*** Opening of Data for this task ***
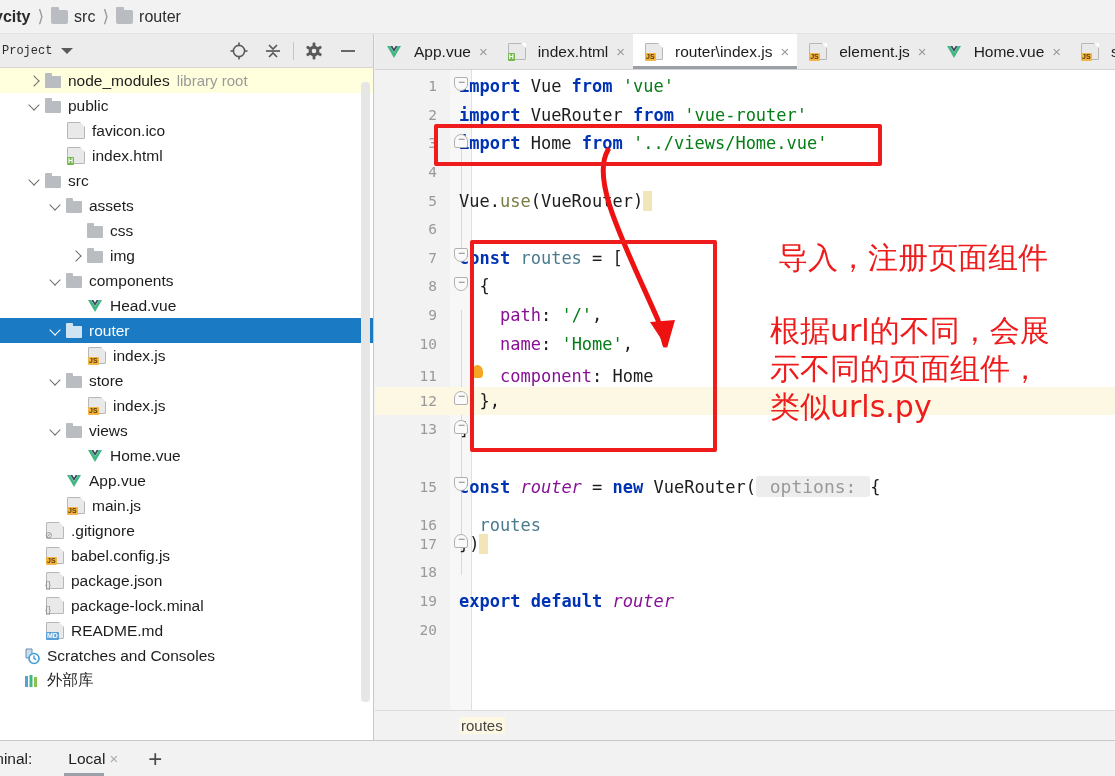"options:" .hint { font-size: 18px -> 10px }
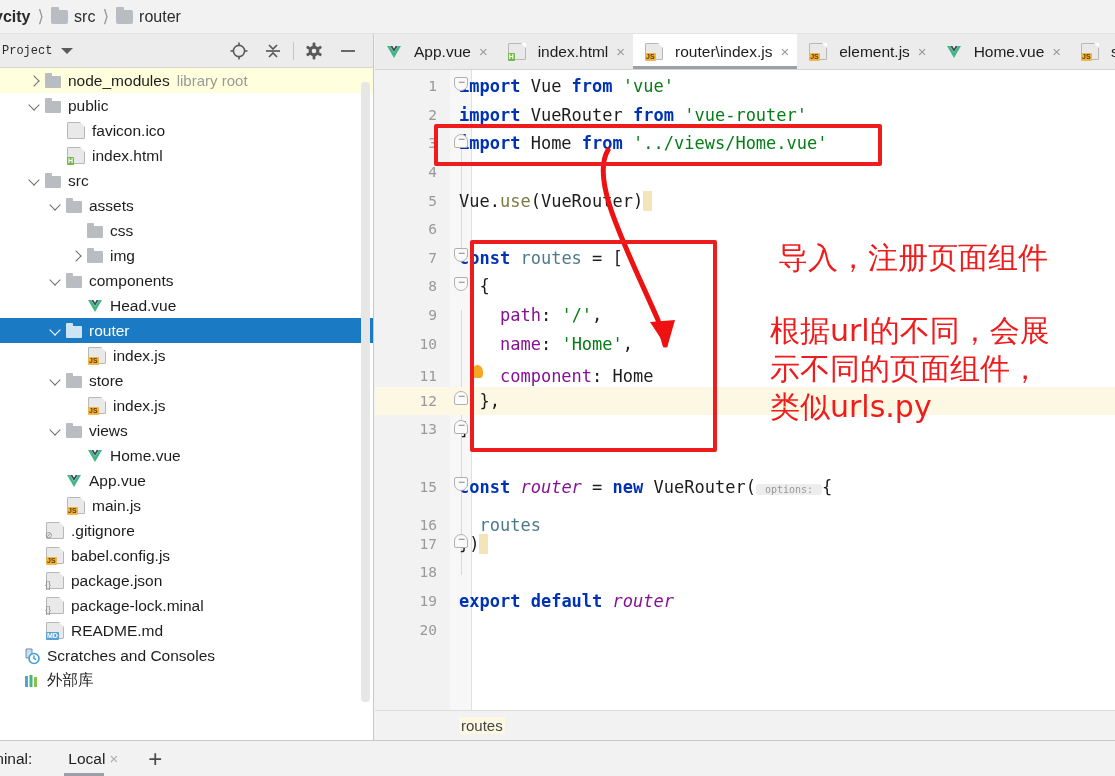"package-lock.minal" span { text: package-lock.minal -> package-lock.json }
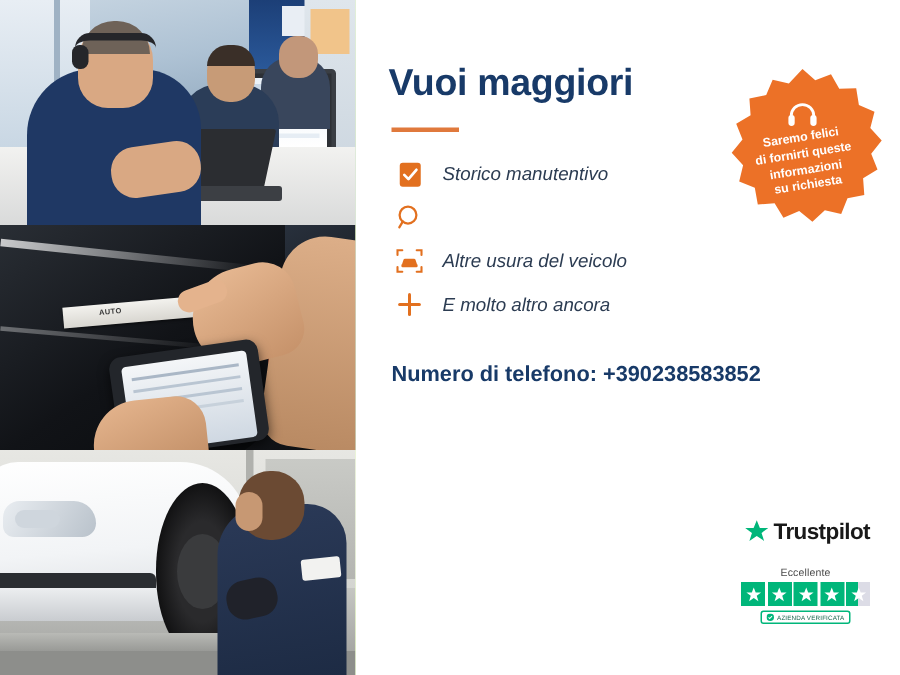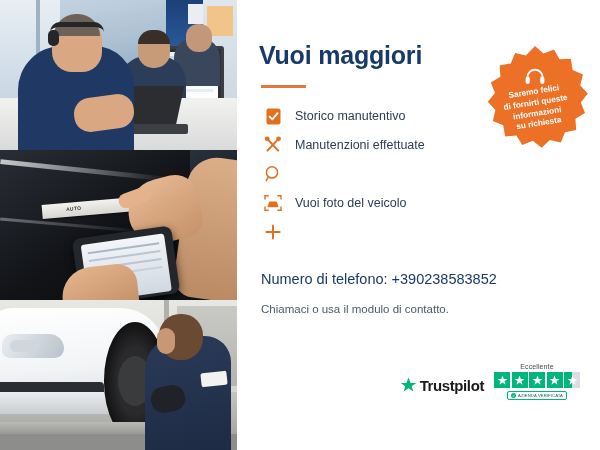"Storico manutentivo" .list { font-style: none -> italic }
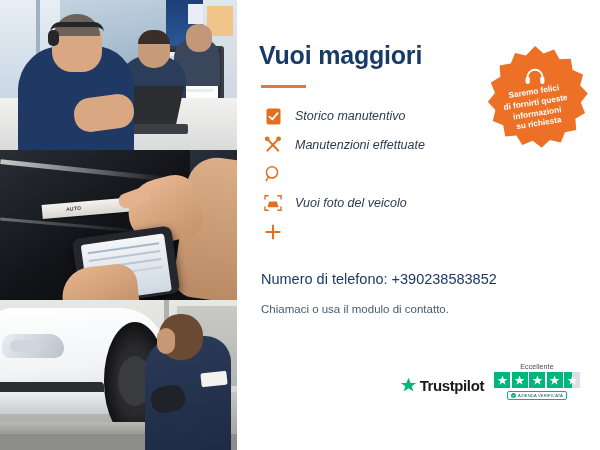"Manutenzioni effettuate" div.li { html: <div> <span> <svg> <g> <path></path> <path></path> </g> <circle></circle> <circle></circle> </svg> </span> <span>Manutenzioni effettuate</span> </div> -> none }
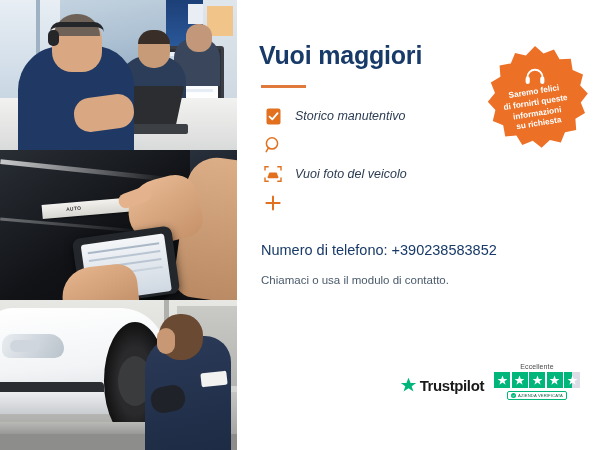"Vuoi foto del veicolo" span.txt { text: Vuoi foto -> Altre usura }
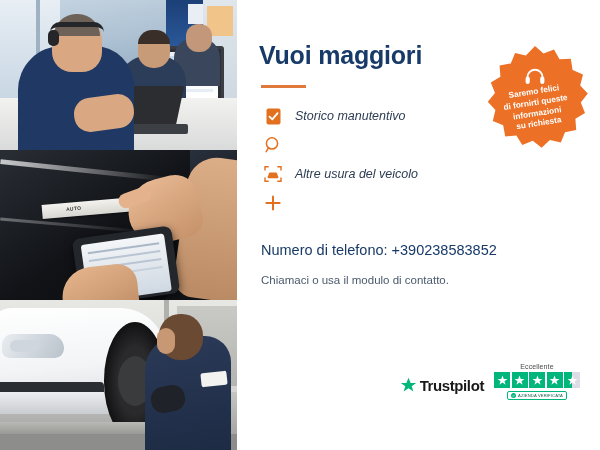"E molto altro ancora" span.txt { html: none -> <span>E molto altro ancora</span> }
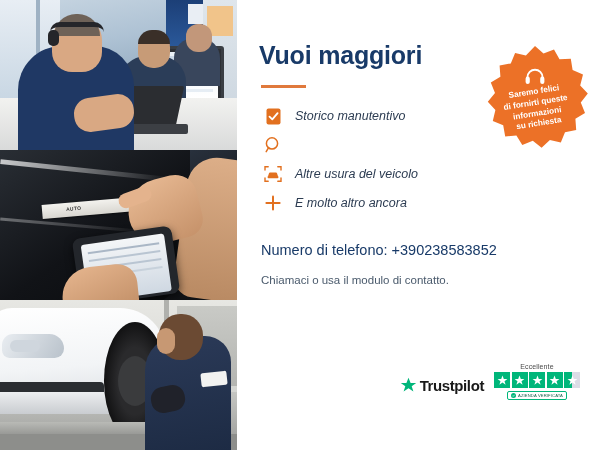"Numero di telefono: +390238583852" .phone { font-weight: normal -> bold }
*** Close of Data for this task ***
> **Problem description**:
Give the data again exactly as written, with all pictures left out.

> **Solution to the exercise**:
"options:" .hint { font-size: 18px -> 10px }
"package-lock.minal" span { text: package-lock.minal -> package-lock.json }
"Storico manutentivo" .list { font-style: none -> italic }
"Manutenzioni effettuate" div.li { html: <div> <span> <svg> <g> <path></path> <path></path> </g> <circle></circle> <circle></circle> </svg> </span> <span>Manutenzioni effettuate</span> </div> -> none }
"Vuoi foto del veicolo" span.txt { text: Vuoi foto -> Altre usura }
"E molto altro ancora" span.txt { html: none -> <span>E molto altro ancora</span> }
"Numero di telefono: +390238583852" .phone { font-weight: normal -> bold }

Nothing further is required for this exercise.